Data for the task:
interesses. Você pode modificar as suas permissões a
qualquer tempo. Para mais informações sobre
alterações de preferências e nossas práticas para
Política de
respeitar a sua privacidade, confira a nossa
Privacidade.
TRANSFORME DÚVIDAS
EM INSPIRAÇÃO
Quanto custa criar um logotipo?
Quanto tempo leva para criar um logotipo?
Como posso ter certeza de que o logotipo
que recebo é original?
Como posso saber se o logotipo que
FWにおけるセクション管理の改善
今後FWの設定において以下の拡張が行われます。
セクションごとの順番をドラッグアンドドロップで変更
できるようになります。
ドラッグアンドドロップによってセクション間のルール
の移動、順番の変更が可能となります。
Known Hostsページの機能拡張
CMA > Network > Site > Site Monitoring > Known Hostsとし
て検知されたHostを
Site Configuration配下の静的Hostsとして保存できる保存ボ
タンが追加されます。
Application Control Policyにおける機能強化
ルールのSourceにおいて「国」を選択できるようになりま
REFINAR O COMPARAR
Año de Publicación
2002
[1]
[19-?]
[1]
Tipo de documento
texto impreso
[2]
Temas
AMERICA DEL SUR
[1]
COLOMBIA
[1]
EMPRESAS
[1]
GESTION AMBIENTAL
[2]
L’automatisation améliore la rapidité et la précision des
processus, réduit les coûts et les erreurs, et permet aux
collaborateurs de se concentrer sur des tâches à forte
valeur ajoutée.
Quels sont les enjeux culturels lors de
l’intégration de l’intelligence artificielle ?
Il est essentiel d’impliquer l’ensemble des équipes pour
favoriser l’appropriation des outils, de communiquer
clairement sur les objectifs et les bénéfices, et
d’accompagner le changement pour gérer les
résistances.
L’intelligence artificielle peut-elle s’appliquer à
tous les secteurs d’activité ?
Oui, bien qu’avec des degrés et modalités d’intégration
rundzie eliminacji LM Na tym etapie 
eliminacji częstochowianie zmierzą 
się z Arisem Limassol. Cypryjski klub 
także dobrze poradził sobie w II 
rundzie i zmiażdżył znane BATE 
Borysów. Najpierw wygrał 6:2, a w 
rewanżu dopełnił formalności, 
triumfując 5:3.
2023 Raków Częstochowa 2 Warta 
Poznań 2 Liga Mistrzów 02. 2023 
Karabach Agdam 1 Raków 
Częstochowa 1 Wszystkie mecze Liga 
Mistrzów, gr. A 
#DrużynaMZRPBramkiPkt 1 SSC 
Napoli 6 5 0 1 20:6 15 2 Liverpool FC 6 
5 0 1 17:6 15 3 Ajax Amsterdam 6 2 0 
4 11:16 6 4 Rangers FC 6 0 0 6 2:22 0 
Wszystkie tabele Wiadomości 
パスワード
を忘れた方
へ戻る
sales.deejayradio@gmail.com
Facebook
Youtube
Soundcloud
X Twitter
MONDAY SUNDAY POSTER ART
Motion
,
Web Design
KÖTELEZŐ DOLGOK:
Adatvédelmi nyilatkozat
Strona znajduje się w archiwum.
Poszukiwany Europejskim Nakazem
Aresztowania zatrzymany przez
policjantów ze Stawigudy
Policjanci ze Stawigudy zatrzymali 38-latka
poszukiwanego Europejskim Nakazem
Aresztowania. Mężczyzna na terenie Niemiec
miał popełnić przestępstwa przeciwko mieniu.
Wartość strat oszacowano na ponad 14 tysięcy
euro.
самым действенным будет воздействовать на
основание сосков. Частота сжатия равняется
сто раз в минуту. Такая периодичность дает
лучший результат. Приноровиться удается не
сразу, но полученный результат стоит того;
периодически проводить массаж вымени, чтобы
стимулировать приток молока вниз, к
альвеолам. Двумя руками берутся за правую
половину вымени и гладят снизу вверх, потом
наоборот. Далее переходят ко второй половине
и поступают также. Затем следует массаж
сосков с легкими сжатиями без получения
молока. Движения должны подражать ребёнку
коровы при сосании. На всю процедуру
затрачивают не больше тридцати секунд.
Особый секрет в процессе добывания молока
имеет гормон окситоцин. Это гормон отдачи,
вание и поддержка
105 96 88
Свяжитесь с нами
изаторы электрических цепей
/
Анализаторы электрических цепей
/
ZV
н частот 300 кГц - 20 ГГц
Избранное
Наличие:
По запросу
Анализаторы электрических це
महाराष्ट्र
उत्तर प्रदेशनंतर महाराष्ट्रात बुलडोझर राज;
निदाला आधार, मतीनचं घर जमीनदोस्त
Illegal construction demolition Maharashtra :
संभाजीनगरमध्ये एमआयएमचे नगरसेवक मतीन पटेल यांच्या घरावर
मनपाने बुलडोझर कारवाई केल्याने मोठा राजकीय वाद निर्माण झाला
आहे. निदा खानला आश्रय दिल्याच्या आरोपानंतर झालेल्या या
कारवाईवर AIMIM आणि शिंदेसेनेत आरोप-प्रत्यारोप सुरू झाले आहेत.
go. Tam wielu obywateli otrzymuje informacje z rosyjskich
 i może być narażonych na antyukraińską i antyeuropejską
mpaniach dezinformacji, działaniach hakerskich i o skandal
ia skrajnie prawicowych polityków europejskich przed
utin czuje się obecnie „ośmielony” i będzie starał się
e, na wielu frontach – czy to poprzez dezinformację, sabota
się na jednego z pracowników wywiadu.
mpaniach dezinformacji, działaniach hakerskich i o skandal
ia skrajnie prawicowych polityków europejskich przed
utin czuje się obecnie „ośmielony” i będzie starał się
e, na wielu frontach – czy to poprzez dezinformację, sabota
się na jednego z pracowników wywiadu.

What you are asked to do: Copy out the full listing above. Keep every word as it is.

Finished task:
interesses. Você pode modificar as suas permissões a
qualquer tempo. Para mais informações sobre
alterações de preferências e nossas práticas para
Política de
respeitar a sua privacidade, confira a nossa
Privacidade.
TRANSFORME DÚVIDAS
EM INSPIRAÇÃO
Quanto custa criar um logotipo?
Quanto tempo leva para criar um logotipo?
Como posso ter certeza de que o logotipo
que recebo é original?
Como posso saber se o logotipo que
FWにおけるセクション管理の改善
今後FWの設定において以下の拡張が行われます。
セクションごとの順番をドラッグアンドドロップで変更
できるようになります。
ドラッグアンドドロップによってセクション間のルール
の移動、順番の変更が可能となります。
Known Hostsページの機能拡張
CMA > Network > Site > Site Monitoring > Known Hostsとし
て検知されたHostを
Site Configuration配下の静的Hostsとして保存できる保存ボ
タンが追加されます。
Application Control Policyにおける機能強化
ルールのSourceにおいて「国」を選択できるようになりま
REFINAR O COMPARAR
Año de Publicación
2002
[1]
[19-?]
[1]
Tipo de documento
texto impreso
[2]
Temas
AMERICA DEL SUR
[1]
COLOMBIA
[1]
EMPRESAS
[1]
GESTION AMBIENTAL
[2]
L’automatisation améliore la rapidité et la précision des
processus, réduit les coûts et les erreurs, et permet aux
collaborateurs de se concentrer sur des tâches à forte
valeur ajoutée.
Quels sont les enjeux culturels lors de
l’intégration de l’intelligence artificielle ?
Il est essentiel d’impliquer l’ensemble des équipes pour
favoriser l’appropriation des outils, de communiquer
clairement sur les objectifs et les bénéfices, et
d’accompagner le changement pour gérer les
résistances.
L’intelligence artificielle peut-elle s’appliquer à
tous les secteurs d’activité ?
Oui, bien qu’avec des degrés et modalités d’intégration
rundzie eliminacji LM Na tym etapie 
eliminacji częstochowianie zmierzą 
się z Arisem Limassol. Cypryjski klub 
także dobrze poradził sobie w II 
rundzie i zmiażdżył znane BATE 
Borysów. Najpierw wygrał 6:2, a w 
rewanżu dopełnił formalności, 
triumfując 5:3.
2023 Raków Częstochowa 2 Warta 
Poznań 2 Liga Mistrzów 02. 2023 
Karabach Agdam 1 Raków 
Częstochowa 1 Wszystkie mecze Liga 
Mistrzów, gr. A 
#DrużynaMZRPBramkiPkt 1 SSC 
Napoli 6 5 0 1 20:6 15 2 Liverpool FC 6 
5 0 1 17:6 15 3 Ajax Amsterdam 6 2 0 
4 11:16 6 4 Rangers FC 6 0 0 6 2:22 0 
Wszystkie tabele Wiadomości 
パスワード
を忘れた方
へ戻る
sales.deejayradio@gmail.com
Facebook
Youtube
Soundcloud
X Twitter
MONDAY SUNDAY POSTER ART
Motion
,
Web Design
KÖTELEZŐ DOLGOK:
Adatvédelmi nyilatkozat
Strona znajduje się w archiwum.
Poszukiwany Europejskim Nakazem
Aresztowania zatrzymany przez
policjantów ze Stawigudy
Policjanci ze Stawigudy zatrzymali 38-latka
poszukiwanego Europejskim Nakazem
Aresztowania. Mężczyzna na terenie Niemiec
miał popełnić przestępstwa przeciwko mieniu.
Wartość strat oszacowano na ponad 14 tysięcy
euro.
самым действенным будет воздействовать на
основание сосков. Частота сжатия равняется
сто раз в минуту. Такая периодичность дает
лучший результат. Приноровиться удается не
сразу, но полученный результат стоит того;
периодически проводить массаж вымени, чтобы
стимулировать приток молока вниз, к
альвеолам. Двумя руками берутся за правую
половину вымени и гладят снизу вверх, потом
наоборот. Далее переходят ко второй половине
и поступают также. Затем следует массаж
сосков с легкими сжатиями без получения
молока. Движения должны подражать ребёнку
коровы при сосании. На всю процедуру
затрачивают не больше тридцати секунд.
Особый секрет в процессе добывания молока
имеет гормон окситоцин. Это гормон отдачи,
вание и поддержка
105 96 88
Свяжитесь с нами
изаторы электрических цепей
/
Анализаторы электрических цепей
/
ZV
н частот 300 кГц - 20 ГГц
Избранное
Наличие:
По запросу
Анализаторы электрических це
महाराष्ट्र
उत्तर प्रदेशनंतर महाराष्ट्रात बुलडोझर राज;
निदाला आधार, मतीनचं घर जमीनदोस्त
Illegal construction demolition Maharashtra :
संभाजीनगरमध्ये एमआयएमचे नगरसेवक मतीन पटेल यांच्या घरावर
मनपाने बुलडोझर कारवाई केल्याने मोठा राजकीय वाद निर्माण झाला
आहे. निदा खानला आश्रय दिल्याच्या आरोपानंतर झालेल्या या
कारवाईवर AIMIM आणि शिंदेसेनेत आरोप-प्रत्यारोप सुरू झाले आहेत.
go. Tam wielu obywateli otrzymuje informacje z rosyjskich
 i może być narażonych na antyukraińską i antyeuropejską
mpaniach dezinformacji, działaniach hakerskich i o skandal
ia skrajnie prawicowych polityków europejskich przed
utin czuje się obecnie „ośmielony” i będzie starał się
e, na wielu frontach – czy to poprzez dezinformację, sabota
się na jednego z pracowników wywiadu.
mpaniach dezinformacji, działaniach hakerskich i o skandal
ia skrajnie prawicowych polityków europejskich przed
utin czuje się obecnie „ośmielony” i będzie starał się
e, na wielu frontach – czy to poprzez dezinformację, sabota
się na jednego z pracowników wywiadu.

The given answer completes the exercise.